**Short exercise**
Reproduce the records word for word, starting at the line with "pose: elev=143.8 azim=88.3" and ending at the line with "Dot at: (247, 207)".
---- Data listing
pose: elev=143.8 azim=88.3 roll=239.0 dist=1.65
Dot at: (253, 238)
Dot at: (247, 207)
--------
---- Data listing
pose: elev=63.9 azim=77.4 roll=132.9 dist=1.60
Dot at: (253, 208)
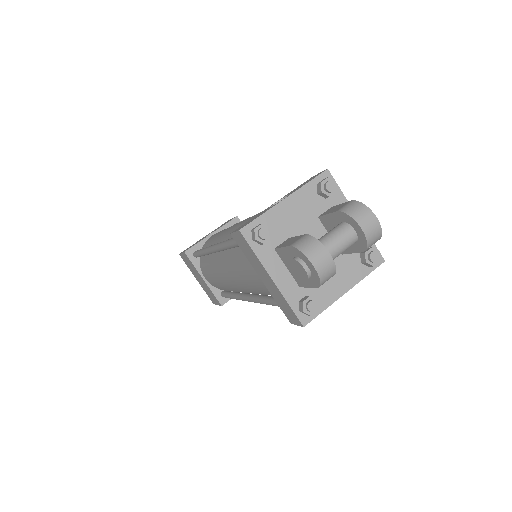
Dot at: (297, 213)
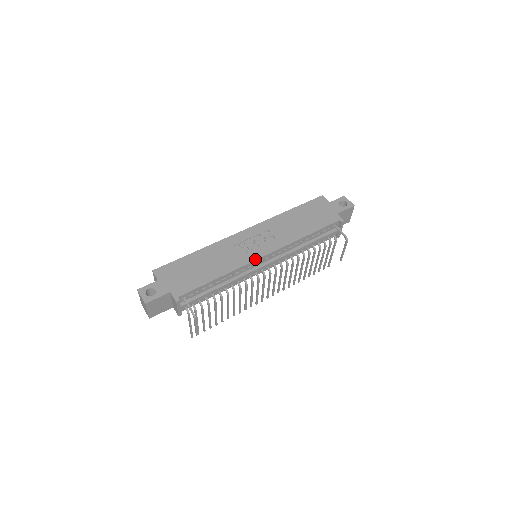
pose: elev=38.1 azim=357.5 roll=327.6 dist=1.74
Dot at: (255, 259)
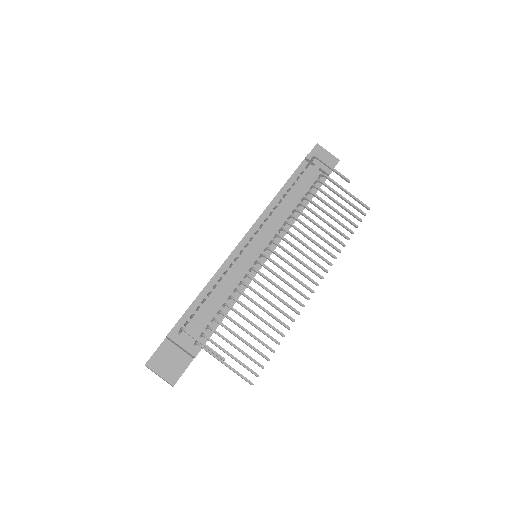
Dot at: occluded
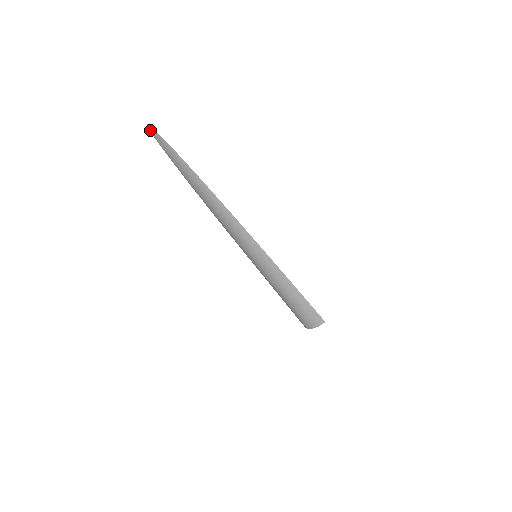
--------
**Task solution**
pose: elev=143.8 azim=88.3 roll=239.0 dist=1.65
Dot at: (253, 238)
Dot at: (247, 207)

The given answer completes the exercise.